Politique

Retour en force de l’Adéma-Pasj à l’Hémicycle: Du fil à retordre pour les «Rpmistes» et leur mentor IBK !

Alors que d’aucuns pensaient à la mort programmée de l’Alliance pour la démocratie au Mali (Adéma-Pasj), avec la menace d’implosion qui planait sur elle, voilà que ce vieux et grand parti politique retrouve du tonus, par le biais de son fondateur non moins ex-président de la République du Mali, Alpha Oumar Konaré , pour rebondir sur l’échiquier politique, notamment à l’Hémicycle. Du coup, c’est un gros souci pour le parti présidentiel, le Rpm.

Depuis l’annonce de la décadence du parti des Abeilles, ce sont les militants et sympathisants du Rpm qui se frottaient les mains. «Le Rpm est actuellement considéré comme un Eldorado pour la plupart des formations politiques de la place et principalement l’Adéma. En effet, les Ruchers accourent aujourd’hui vers le Rpm, actuel parti au pouvoir sorti pourtant des entrailles de l’Adéma. Quand l’élève grandit et devient plus fort que le maître, tel semble être le scénario qui se profile. Le grand déballage a commencé dans la Ruche, à telle enseigne que chacun fait ses bagages. Il semble qu’IBK fils, en l’occurrence Karim, est déterminé à avaler la Ruche. L’heure de la revanche d’IBK a donc bien sonné…», indiquait un confrère de la place.

Mais c’était trop vite aller en besogne pour certains opportunistes qui soutenaient que le parti au pouvoir se porte à merveille et que tout s’y passe comme sur des roulettes. Certes, l’Adéma avait eu un coup de massue –mais qui ne l’a pas assommée- avec le départ de certains de ses ténors et non moins membres fondateurs et/ou membres du Comité exécutif du parti. On se rappelle encore les départs fracassants d’Iba N’Diaye, d’Oumarou Ag Mohamed Ibrahim Haïdara… Des départs qui ont fait couler beaucoup d’encre et de salive, et qui ont fait dire au président du «Mouvement pour le renouveau de l’Adéma» et non moins Directeur général de la Coopérative culturelle «Jamana», Hamidou Konaté : «Nombreux sont des cadres et responsables crédibles ayant assumé des fonctions électives, administratives ou gouvernementales en son nom (Adéma), soient venus hélas à instrumentaliser ou abandonner et aller voir ailleurs…Nous devons revenir aux fondamentaux du parti. Après la gestion du pouvoir les 10 premières années, nous devons avoir la tête haute et rester ensemble…».

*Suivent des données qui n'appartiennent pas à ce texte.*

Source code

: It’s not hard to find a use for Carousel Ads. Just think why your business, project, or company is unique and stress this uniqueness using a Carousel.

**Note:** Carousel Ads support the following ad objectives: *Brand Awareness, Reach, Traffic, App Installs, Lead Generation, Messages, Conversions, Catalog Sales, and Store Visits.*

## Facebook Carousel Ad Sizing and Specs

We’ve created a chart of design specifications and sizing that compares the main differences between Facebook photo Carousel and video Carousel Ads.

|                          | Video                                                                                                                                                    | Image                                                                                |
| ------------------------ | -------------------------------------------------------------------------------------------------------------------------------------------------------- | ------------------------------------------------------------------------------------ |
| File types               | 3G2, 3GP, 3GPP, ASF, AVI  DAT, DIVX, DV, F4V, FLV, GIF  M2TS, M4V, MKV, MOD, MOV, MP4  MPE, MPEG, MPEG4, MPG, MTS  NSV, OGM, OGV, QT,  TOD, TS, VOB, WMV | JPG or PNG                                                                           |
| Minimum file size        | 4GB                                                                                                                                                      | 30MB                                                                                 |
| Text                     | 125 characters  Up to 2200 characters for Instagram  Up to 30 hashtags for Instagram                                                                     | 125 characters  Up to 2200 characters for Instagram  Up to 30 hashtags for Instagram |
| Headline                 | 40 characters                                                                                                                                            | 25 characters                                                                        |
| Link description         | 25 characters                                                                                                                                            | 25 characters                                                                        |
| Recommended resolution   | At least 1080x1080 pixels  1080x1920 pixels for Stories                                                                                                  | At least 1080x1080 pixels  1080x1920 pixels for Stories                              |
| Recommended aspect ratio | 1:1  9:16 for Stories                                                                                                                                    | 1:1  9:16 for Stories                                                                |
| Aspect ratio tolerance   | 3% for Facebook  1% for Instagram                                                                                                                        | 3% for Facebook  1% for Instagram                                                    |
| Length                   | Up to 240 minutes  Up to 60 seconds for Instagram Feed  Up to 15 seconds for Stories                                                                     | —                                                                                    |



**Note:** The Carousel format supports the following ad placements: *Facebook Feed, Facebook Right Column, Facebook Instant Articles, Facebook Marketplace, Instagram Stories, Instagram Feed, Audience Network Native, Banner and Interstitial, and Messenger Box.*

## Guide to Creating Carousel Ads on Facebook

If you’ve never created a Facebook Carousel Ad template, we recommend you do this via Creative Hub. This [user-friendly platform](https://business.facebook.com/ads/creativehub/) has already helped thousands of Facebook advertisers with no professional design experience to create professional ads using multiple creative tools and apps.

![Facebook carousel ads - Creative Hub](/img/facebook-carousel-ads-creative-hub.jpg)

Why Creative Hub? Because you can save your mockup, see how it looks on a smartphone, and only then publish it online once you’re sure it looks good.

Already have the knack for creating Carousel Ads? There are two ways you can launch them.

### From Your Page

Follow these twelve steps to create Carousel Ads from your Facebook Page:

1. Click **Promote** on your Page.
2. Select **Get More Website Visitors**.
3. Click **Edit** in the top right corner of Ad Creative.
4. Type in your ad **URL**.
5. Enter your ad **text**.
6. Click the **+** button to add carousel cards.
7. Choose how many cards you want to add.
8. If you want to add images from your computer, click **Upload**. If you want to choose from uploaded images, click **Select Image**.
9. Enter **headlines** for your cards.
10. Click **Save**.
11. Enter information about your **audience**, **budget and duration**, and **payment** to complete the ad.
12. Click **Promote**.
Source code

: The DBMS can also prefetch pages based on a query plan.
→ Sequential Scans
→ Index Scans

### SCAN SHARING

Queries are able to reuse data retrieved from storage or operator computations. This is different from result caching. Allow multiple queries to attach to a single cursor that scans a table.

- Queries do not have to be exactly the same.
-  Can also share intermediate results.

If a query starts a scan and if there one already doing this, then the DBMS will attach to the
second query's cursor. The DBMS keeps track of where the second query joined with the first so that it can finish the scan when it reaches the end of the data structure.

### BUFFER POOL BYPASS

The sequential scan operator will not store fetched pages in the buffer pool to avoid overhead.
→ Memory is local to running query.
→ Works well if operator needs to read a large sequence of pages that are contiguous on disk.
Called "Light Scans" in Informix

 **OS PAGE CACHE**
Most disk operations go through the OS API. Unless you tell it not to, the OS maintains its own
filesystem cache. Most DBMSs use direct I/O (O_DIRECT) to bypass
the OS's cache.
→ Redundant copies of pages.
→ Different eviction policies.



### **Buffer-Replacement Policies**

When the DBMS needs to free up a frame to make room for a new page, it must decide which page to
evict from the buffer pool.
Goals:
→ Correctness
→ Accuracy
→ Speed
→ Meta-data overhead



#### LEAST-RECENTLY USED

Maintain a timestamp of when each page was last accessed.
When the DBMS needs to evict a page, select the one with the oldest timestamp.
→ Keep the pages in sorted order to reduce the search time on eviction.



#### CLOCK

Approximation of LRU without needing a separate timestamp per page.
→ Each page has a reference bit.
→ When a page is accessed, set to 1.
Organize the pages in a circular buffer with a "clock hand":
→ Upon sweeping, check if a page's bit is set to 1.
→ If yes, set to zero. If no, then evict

C’est donc dans cette dynamique que ce «Mouvement pour le renouveau de l’Adéma», qui vient d’être porté sur les fonts baptismaux, met tout en œuvre pour son retour en force sur l’échiquier national notamment à l’Assemblée nationale. D’où déjà la naissance de la Coalition Adéma-Asma, avec d’autres députés encore attendus qui pourront quitter l’Apm, voire la majorité présidentielle, pour rallier la Ruche. C’est une initiative, selon nos sources, pilotée en catimini par l’ex-président de la République du Mali, Alpha Oumar Konaré (AOK), qui est en passe de réussir. Dans la foulée, elle sème déjà la panique dans les rangs des Tisserands.

Une peur du Rpm accentuée par la montée en force de l’opposition

S’il est vrai que la reconstitution de la «grande famille Adéma», sous l’impulsion de l’ex-président AOK, sème la panique au Rpm qui se réjouissait il y a quelque temps de sa «chute libre», la donne a actuellement changé. Et on apprend que cela constituera un «danger» pour les responsables du Rpm qui pensent déjà à un deuxième mandat d’IBK, embourbé pour le moment dans plusieurs sales affaires qui ont terni l’image du pays.

En outre, ce qui sème actuellement la zizanie au Rpm, c’est «l’activisme» de l’opposition. Une opposition composée de vieux briscards de la politique malienne à l’instar de Modibo Sidibé, Tiébilé Dramé, Soumaïla Cissé… et qui n’entend pas être considérée comme le dindon de la farce, mais qui ambitionne de jouer pleinement son rôle républicain et démocratique. Une dynamique opposition qui ne cesse de donner des sueurs froides au président IBK, chaque fois qu’elle se prononce sur les grandes questions touchant à la vie de la Nation, car dénonçant sa gestion calamiteuse des affaires de l’Etat.

Au regard de tout ce qui précède, on peut dire que la bataille pour la présidentielle de 2018 est enclenchée.